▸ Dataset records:
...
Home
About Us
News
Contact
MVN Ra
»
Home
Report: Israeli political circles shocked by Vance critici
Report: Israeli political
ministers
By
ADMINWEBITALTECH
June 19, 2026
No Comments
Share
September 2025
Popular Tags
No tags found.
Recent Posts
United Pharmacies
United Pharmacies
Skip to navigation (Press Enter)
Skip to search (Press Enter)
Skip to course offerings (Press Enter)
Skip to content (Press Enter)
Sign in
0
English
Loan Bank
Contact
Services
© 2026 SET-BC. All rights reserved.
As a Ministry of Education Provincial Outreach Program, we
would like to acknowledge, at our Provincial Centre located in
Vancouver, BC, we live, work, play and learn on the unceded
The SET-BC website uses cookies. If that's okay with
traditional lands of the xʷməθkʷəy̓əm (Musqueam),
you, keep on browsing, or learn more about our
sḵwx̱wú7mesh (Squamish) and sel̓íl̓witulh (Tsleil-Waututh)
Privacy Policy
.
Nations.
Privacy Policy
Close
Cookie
* * *
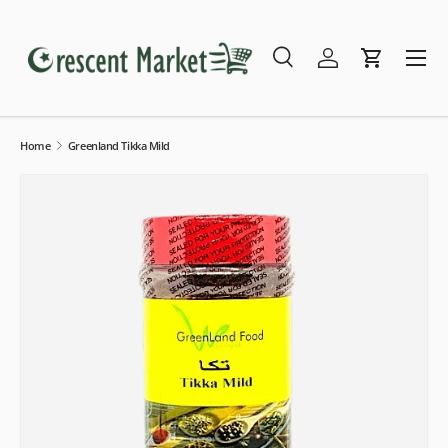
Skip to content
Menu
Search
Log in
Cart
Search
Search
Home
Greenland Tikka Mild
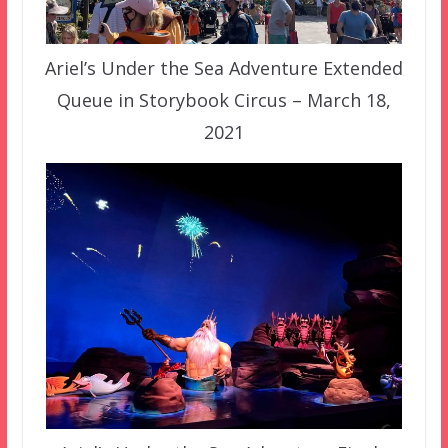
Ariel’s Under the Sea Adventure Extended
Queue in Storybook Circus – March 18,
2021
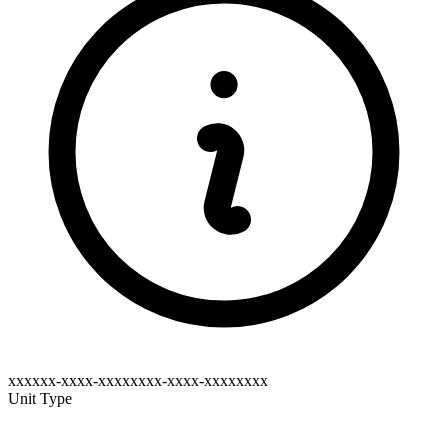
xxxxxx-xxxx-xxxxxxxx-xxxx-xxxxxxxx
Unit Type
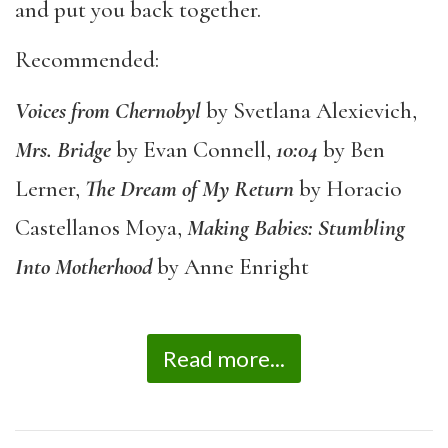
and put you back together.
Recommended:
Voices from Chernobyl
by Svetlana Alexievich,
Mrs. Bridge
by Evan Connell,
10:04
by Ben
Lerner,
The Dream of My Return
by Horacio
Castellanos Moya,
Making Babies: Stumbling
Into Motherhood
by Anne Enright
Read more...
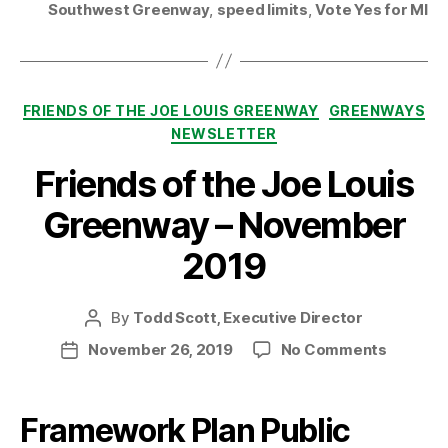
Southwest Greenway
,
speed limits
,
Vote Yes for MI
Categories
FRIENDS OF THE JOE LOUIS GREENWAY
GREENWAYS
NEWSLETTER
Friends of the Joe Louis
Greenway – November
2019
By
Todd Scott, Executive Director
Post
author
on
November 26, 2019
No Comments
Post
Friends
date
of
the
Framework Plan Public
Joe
* * *
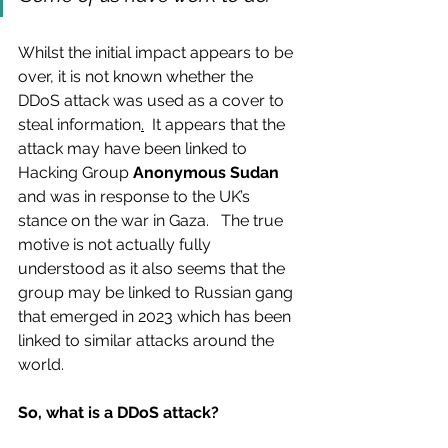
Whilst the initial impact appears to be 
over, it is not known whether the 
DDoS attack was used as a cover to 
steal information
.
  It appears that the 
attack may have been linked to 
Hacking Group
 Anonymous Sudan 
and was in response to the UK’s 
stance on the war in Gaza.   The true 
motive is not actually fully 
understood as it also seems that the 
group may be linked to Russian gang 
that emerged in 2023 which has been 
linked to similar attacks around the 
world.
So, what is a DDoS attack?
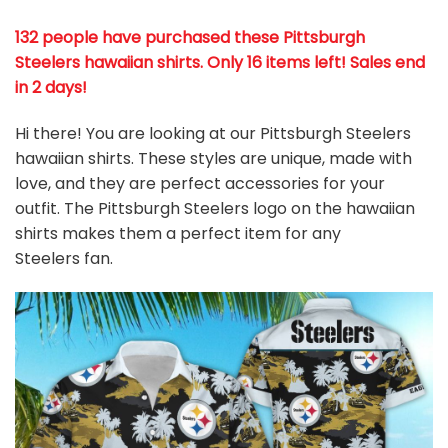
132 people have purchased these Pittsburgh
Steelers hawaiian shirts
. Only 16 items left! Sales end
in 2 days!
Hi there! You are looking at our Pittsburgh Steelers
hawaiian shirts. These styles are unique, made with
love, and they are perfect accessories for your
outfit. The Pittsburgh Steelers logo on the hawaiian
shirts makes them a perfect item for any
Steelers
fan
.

▸ Your instructions: Tally the lines above that contain the string "linked". Respond with the total alone.

▸ Result for this task: 3